In their Reflection, Tradewell & Masterson comment on the value of FSH and testis volume to predict the chance of sperm retrieval in men with non-obstructive azoospermia, in a series published in the same journal issue by Majzoub et al.  The authors of the Reflection appear to miss the concept that men with obstructive azoospermia can also be identified by the presence of normal FSH and normal testicular volume.  It has been long-ago identified that azoospermic men with a testis length >4.5 cm and FSH <7.6 have a 90% chance of obstructive azoospermia (Schoor et al., 2002).  Since 64% (45/70) of the men who underwent successful TESA had no histologic evaluation, but normal testis volume and normal FSH, the reviewers/Reflectioners seem to miss the obvious conclusion that most of the men with sperm retrieved by TESA likely had obstructive azoospermia rather than non-obstructive azoospermia.  Indeed, of the articles which demonstrate that low FSH and normal testis volume predict sperm retrieval in NOA, most of them have very limited testis sampling and/or include men with obstruction.  Mature series of effective microTESE procedures have demonstrated no adverse predictive value of elevated FSH on sperm retrieval rates (and, indeed, a trend toward lower sperm retrieval in those men with low FSH who are more likely to have diffuse maturation arrest; Ramasamy et al., 2009).

Interpretation of studies that propose preoperative predictive values in men with NOA who undergo attempted sperm retrieval must be carefully reviewed to assess for the extent of sperm search with microTESE as well as the potential contamination of the study population with men who have obstructive azoospermia.  Failure to do so results in pollution of our published literature with misleading information that can ultimately lead to harm to our patients who may be given inaccurate preoperative counseling.


Ramasamy R, Lin K, Gosden LV, Rosenwaks Z, Palermo GD, Schlegel PN.  High serum FSH levels in men with nonobstructive azoospermia does not affect success of microdissection testicular sperm extraction.  Fertil Steril. 2009 Aug;92(2):590-3.

Schoor RA, Elhanbly S, Niederberger CS, Ross LS. The role of testicular biopsy in the modern management of male infertility.  J Urol 2002 Jan;167(1):197-200.

Thank you for the insightful reply!
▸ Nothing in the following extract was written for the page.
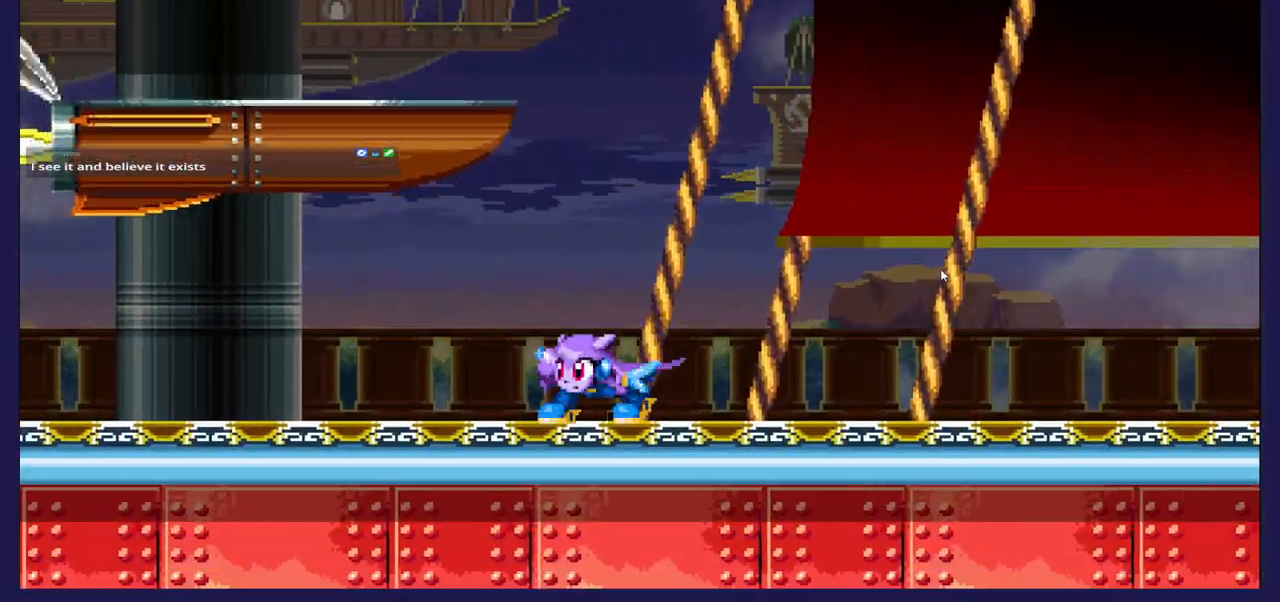
{"dt_ms": 500, "buttons": [], "left_stick": "center", "right_stick": "center", "events": [[500, "DPAD_DOWN", "up"]]}
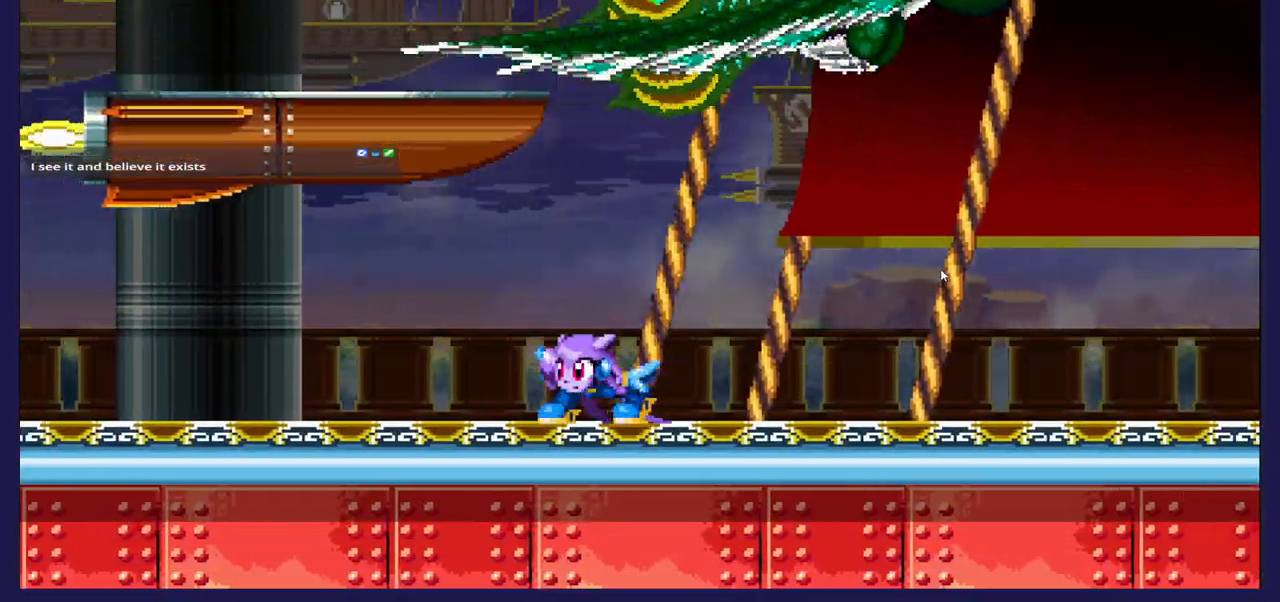
{"dt_ms": 500, "buttons": ["A", "DPAD_UP"], "left_stick": "center", "right_stick": "center", "events": [[17, "DPAD_LEFT", "down"], [150, "A", "down"], [200, "DPAD_LEFT", "up"], [350, "DPAD_UP", "down"], [367, "A", "up"], [400, "A", "down"]]}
You are without a doubt the authority on mTESE! I agree with your points and they are well taken. It is certainly a possibility that some of the men included into the study may have had obstructive azoospermia, and this could affect the results which are similar to Schoor et al.  Although TESA success was similar to other published series of NOA, suggesting similar populations.
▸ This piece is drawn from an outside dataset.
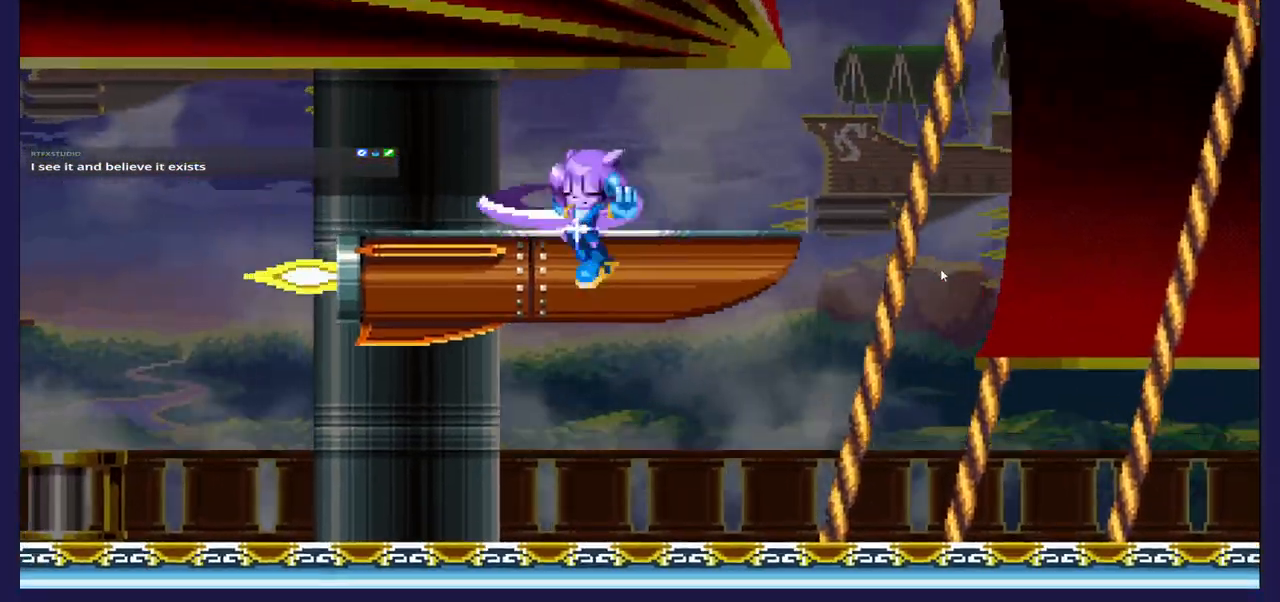
{"dt_ms": 500, "buttons": [], "left_stick": "center", "right_stick": "center", "events": [[83, "A", "up"], [233, "DPAD_UP", "up"], [300, "DPAD_DOWN", "down"], [450, "DPAD_DOWN", "up"]]}
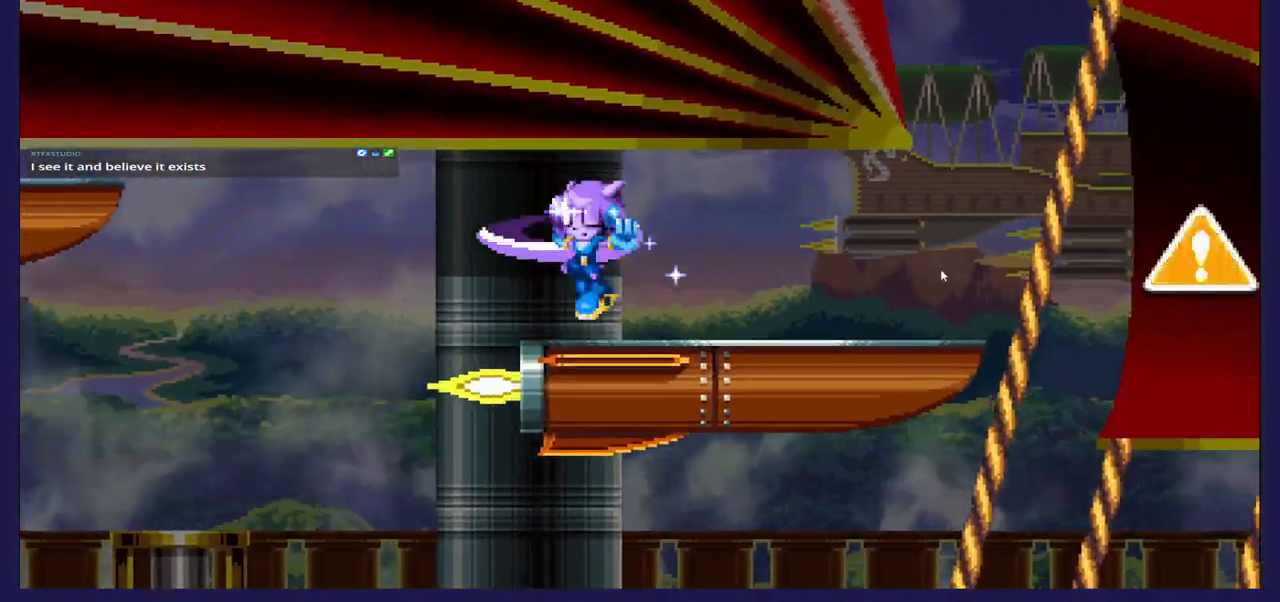
{"dt_ms": 500, "buttons": ["A", "DPAD_RIGHT"], "left_stick": "center", "right_stick": "center", "events": [[233, "A", "down"], [267, "DPAD_LEFT", "down"], [433, "DPAD_LEFT", "up"], [483, "DPAD_RIGHT", "down"]]}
I continue to believe that NOA is the phenotype of diverse pathologies, and inconsistent identification of sperm supports this.  In two nearly identical men (similar labs, history and exams), why we find sperm in one and not the other, remains unanswered.

To address one of your points, the manuscript by Schoor et al. to predict OA vs NOA is very useful for patient counseling. However, we cannot forget that 10% of NOA will present with normal testis volume and normal FSH. Something not mentioned in most studies are epididymal exam findings. I have encountered several men with azoospermia, normal FSH and normal testis volume with flat epididymal exams who have negative TESA. Compare this to the post vasectomy patients who often have a full or dilated epididymis. What is your experience with these challenging 10% NOA men with normal FSH and normal testis volume? Do you find epididymal exam important?